La composante hospitalière, dont le périmètre ne sera pas réduit, fera cependant l'objet d'une réorganisation importante. Celle-ci adaptera l'offre de soins des hôpitaux militaires aux besoins actuels des armées et de la défense, tout en favorisant leur insertion dans les territoires de santé. L'élaboration d'un nouveau modèle hospitalier, autour de plateformes renforcées, visera à concilier les nouvelles exigences du contrat opérationnel et les contraintes qui pèsent actuellement sur tous les établissements. Une nouvelle gouvernance, locale et centrale, garantissant une plus grande souplesse en gestion sera également mise en oeuvre.

Toutes ces évolutions demanderont du temps pour produire leur plein effet. Leur réussite exigera une implication et un accompagnement attentif des personnels du service de façon à impulser et à maintenir la dynamique de changement dans la durée. Elle passera aussi par une nouvelle relation entre le SSA et le service public de santé ; la solidarité accrue entre ces deux grands acteurs s'inscrira dans une optique de lien entre l'armée et la Nation. La réussite nécessitera également de revisiter en profondeur la place des réserves citoyenne et opérationnelle du SSA, dont le rôle indispensable sera amplifié et valorisé. Ces évolutions majeures supposent un dialogue au plus haut niveau entre les ministères concernés et ne pourront se faire sans une volonté politique partagée à l'échelon national et régional. Le nouveau projet ne peut se concevoir qu'ensemble, puisque c'est ensemble qu'il se déclinera, dans le respect des missions spécifiques et de l'identité de chacun des acteurs, civils comme militaires.

Enfin, je voudrais évoquer une autre ambition du SSA. Par sa position unique au sein des mondes de la défense et de la santé, il réalise la synthèse des valeurs portées par ces deux communautés, toutes deux animées par l'esprit de service.
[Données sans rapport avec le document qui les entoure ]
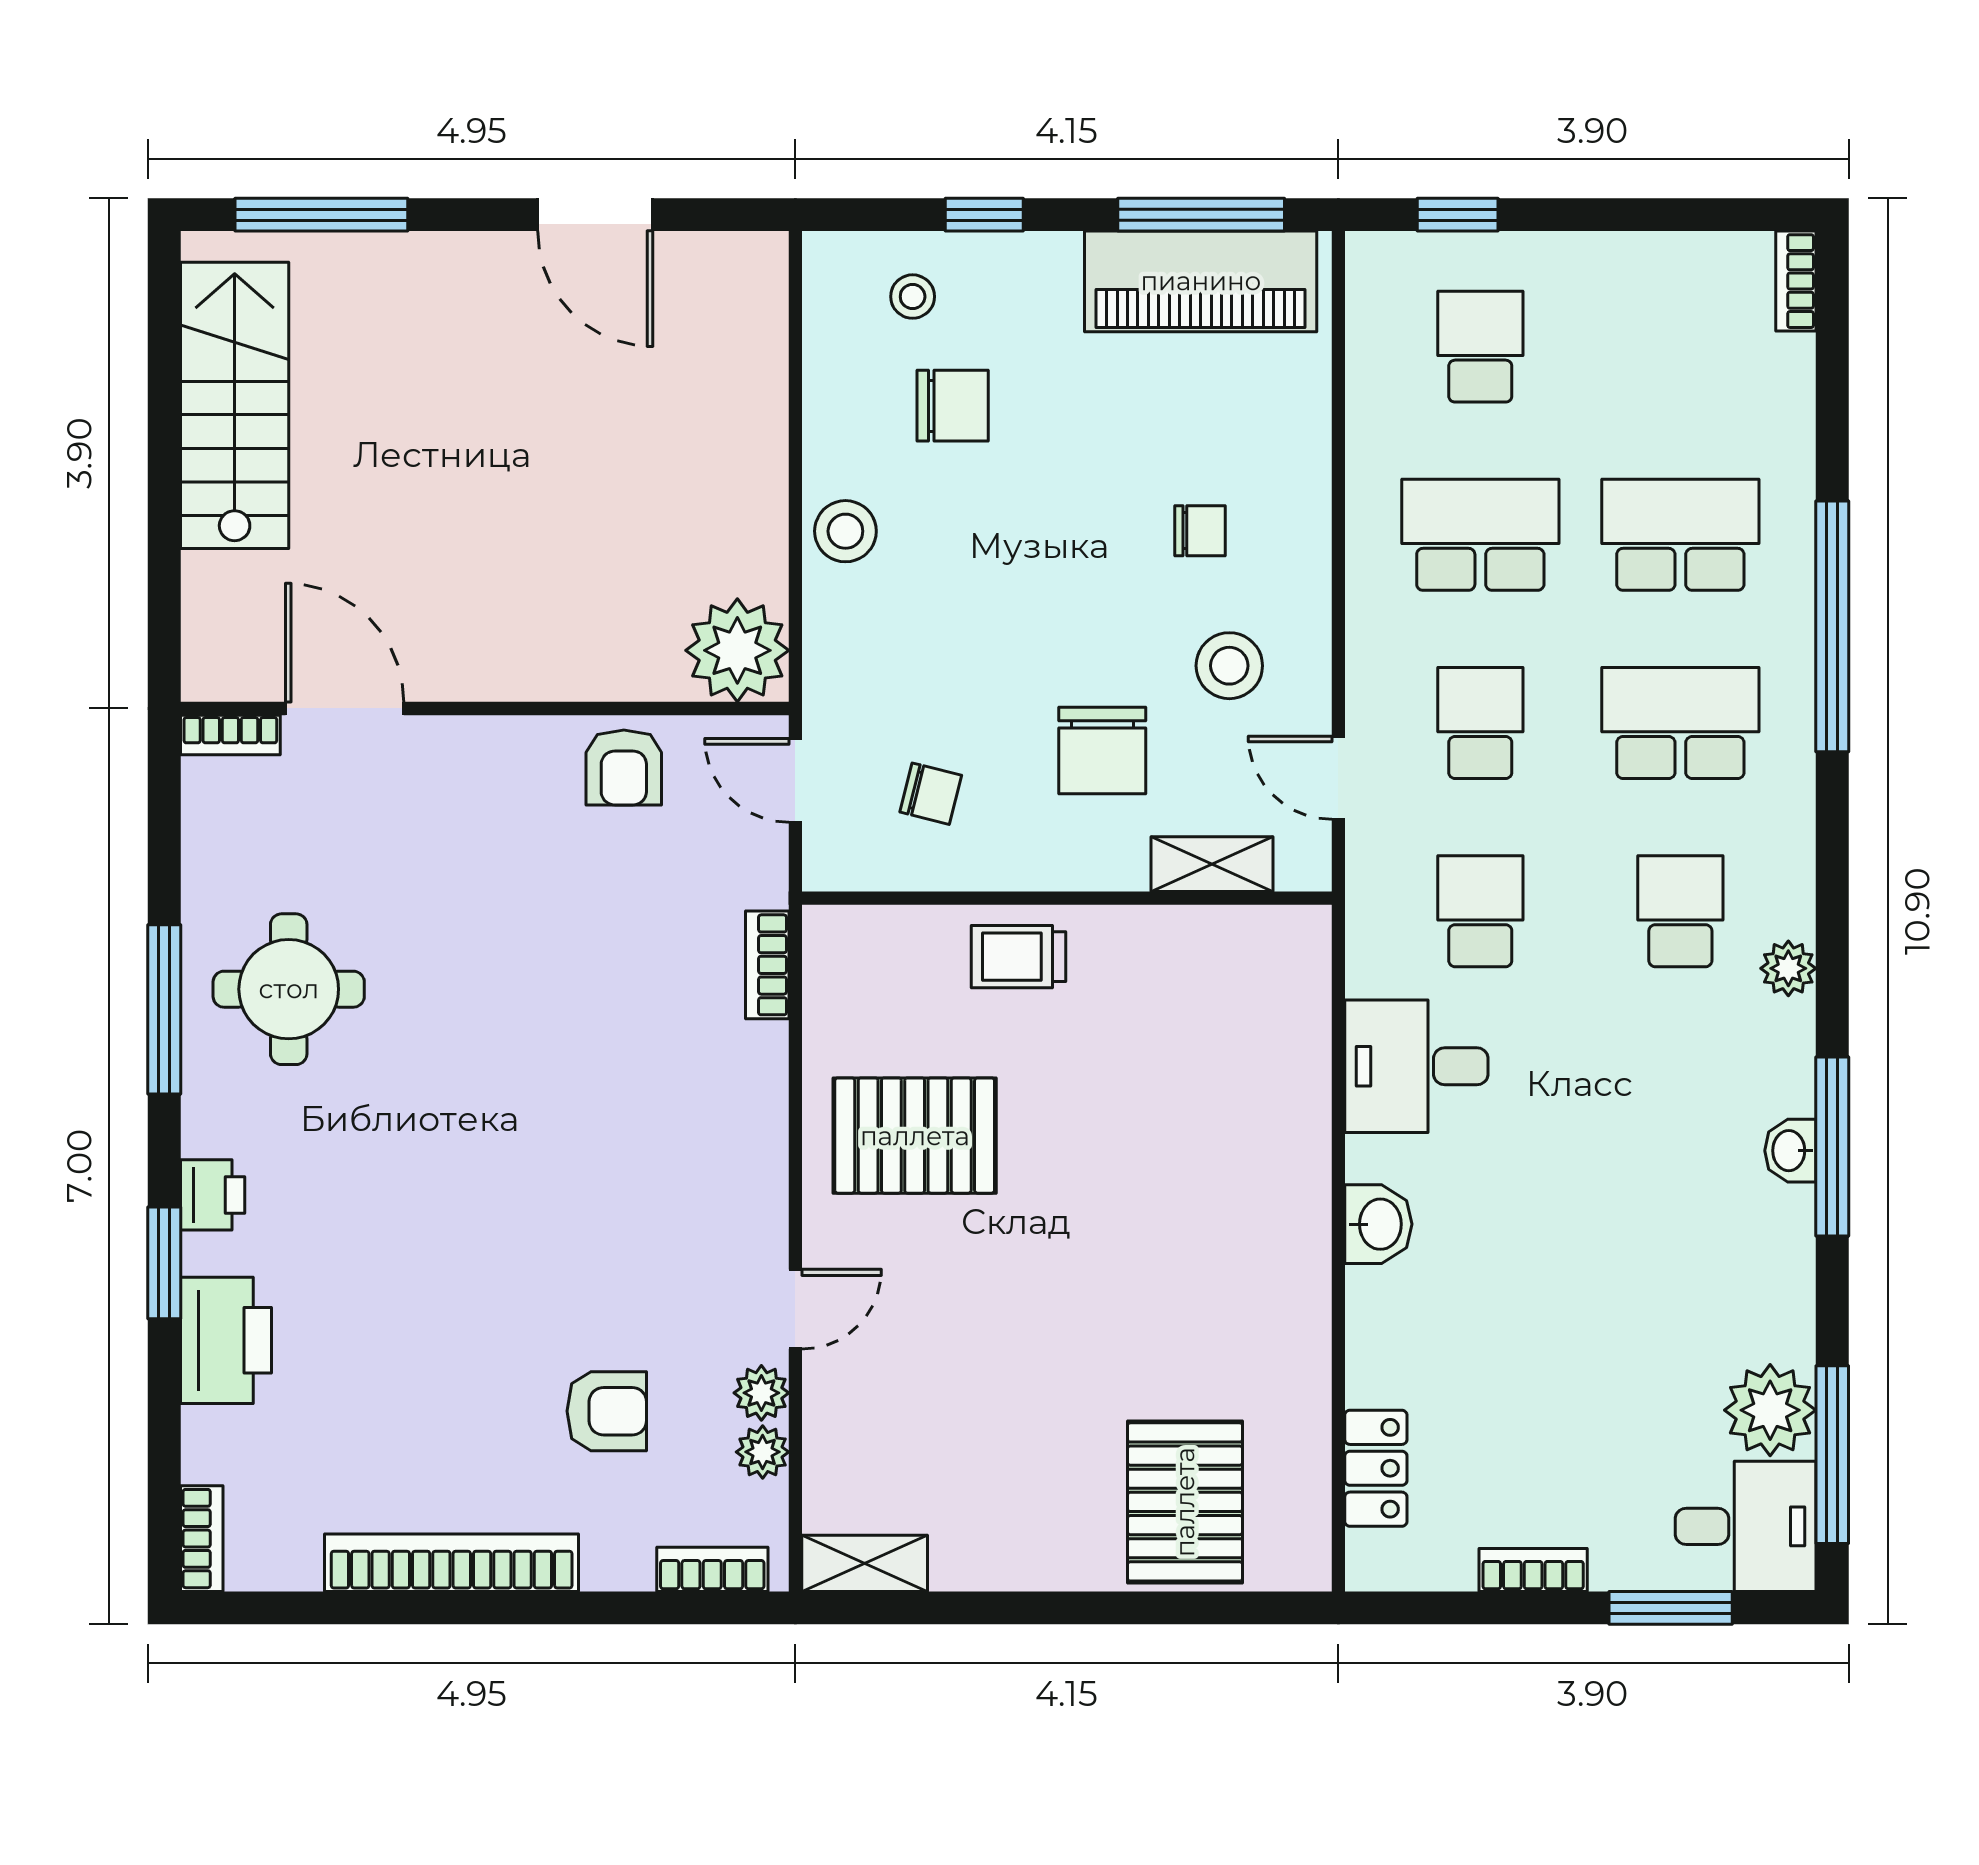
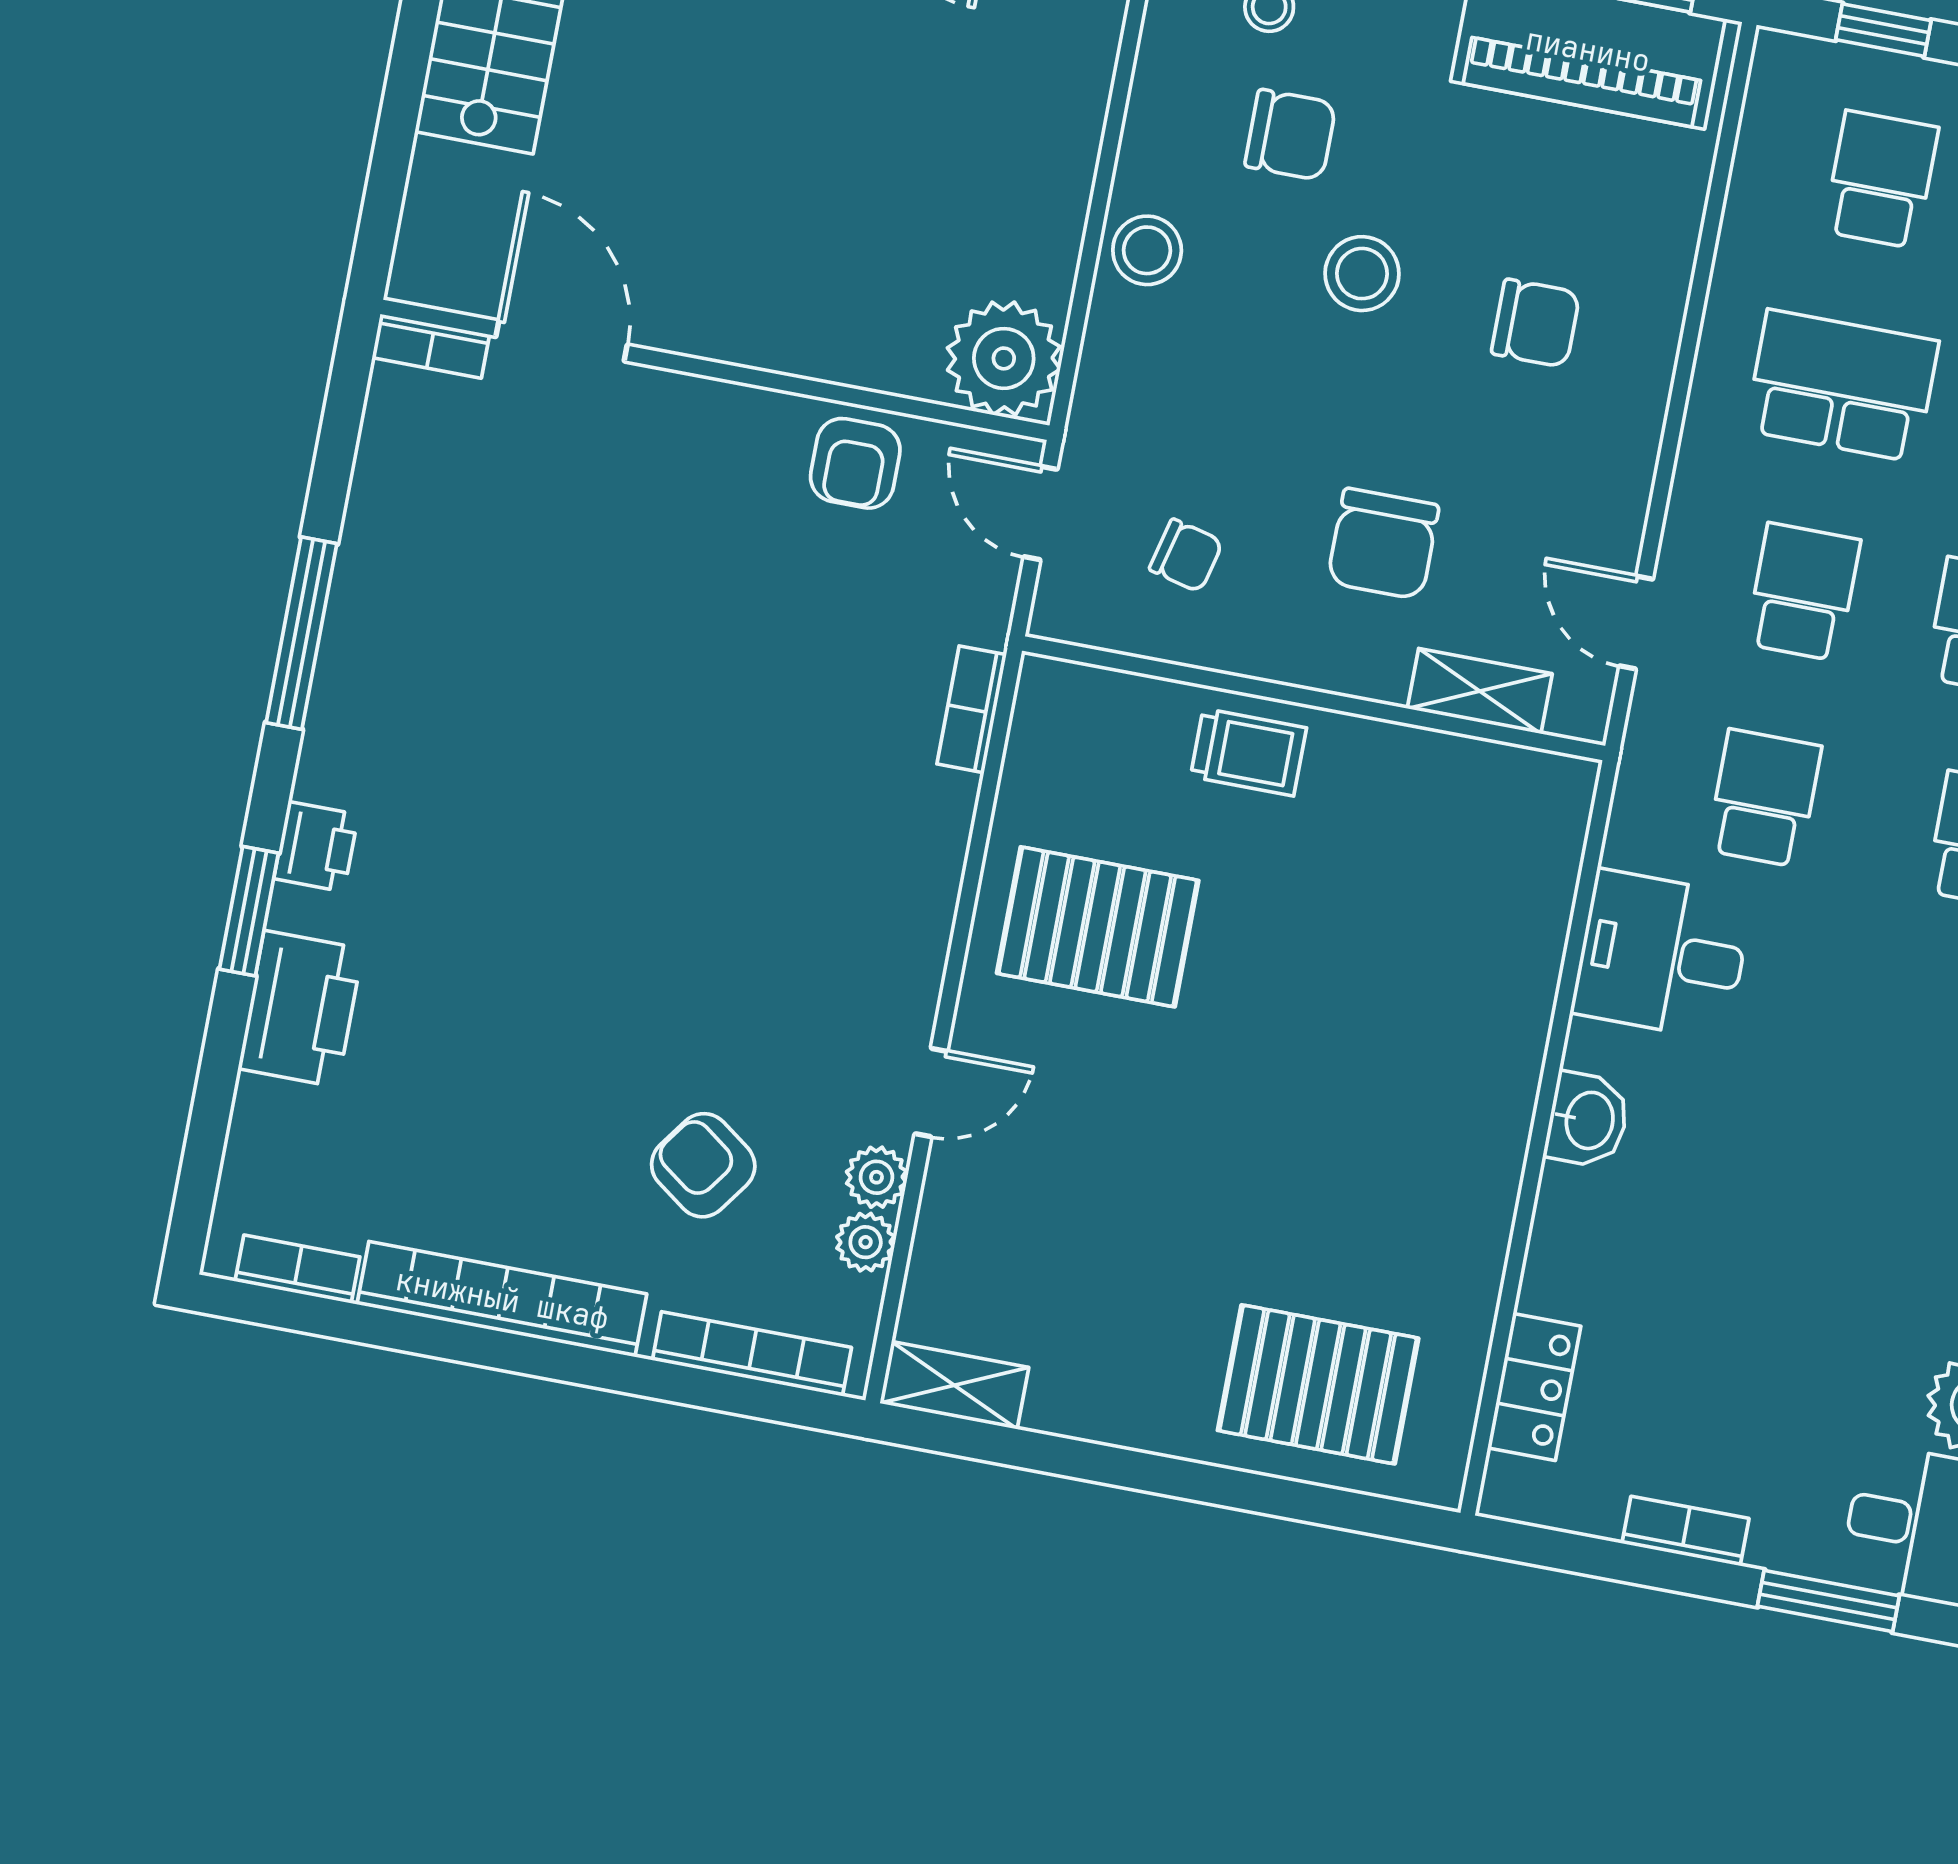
chair: (1200, 531) -> (1536, 323), width x1.37, depth x1.37
stool: (1229, 666) -> (1362, 274), moved
trolley: (1018, 957) -> (1248, 752), turned 180
round table: (289, 989) -> (442, 637), removed
armchair: (607, 1411) -> (703, 1165), turned -144
pallet: (1185, 1502) -> (1318, 1384), turned 90
bookcase: (202, 1539) -> (297, 1269), moved, turned -90
bookcase: (712, 1569) -> (752, 1354), width x1.56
Tout au long de son histoire – et encore aujourd'hui, lorsqu'il s'engage dans l'urgence au sein des forces armées –, il a fait la preuve des aptitudes exceptionnelles que lui confèrent sa militarité et sa mission de soins : capacité de réaction immédiate, robustesse dans l'engagement opérationnel, potentiel de résistance et d'adaptation en milieu hostile, voire agressif. Toutes ces aptitudes rares, précieuses et pour certaines uniques, sont indispensables au soutien des opérations militaires. Pour autant, elles pourraient être sollicitées plus largement dans le cadre de la résilience de la Nation, à laquelle le service participe déjà. Ainsi, au-delà de l'ouverture vers le service public de santé, c'est la question de l'organisation d'un dialogue interministériel plus large qui est soulevée aujourd'hui.

En somme, le nouveau modèle proposé par ce projet de service souligne clairement le fait qu'aujourd'hui le SSA ne peut plus, et ne veut plus, décider seul de ses évolutions, ni conduire seul un tel changement. Dans le contexte économique actuel, l'importance des enjeux – militaires, sanitaires et sociaux – nous impose de rechercher ensemble une solution qui permette de garantir, d'une part, la qualité du soutien médical opérationnel des forces engagées sur les théâtres d'opérations – priorité absolue –, et d'autre part, l'utilisation pleine et entière des capacités du SSA dans le cadre de la résilience de la Nation – priorité fondamentale.

Soyez assurés, madame la présidente, mesdames et messieurs les députés, de mon engagement dans cette voie, comme de celui de l'ensemble des personnels du SSA, qui en font la preuve au quotidien – tant sur le territoire national que sur les théâtres d'opérations où nos forces sont déployées.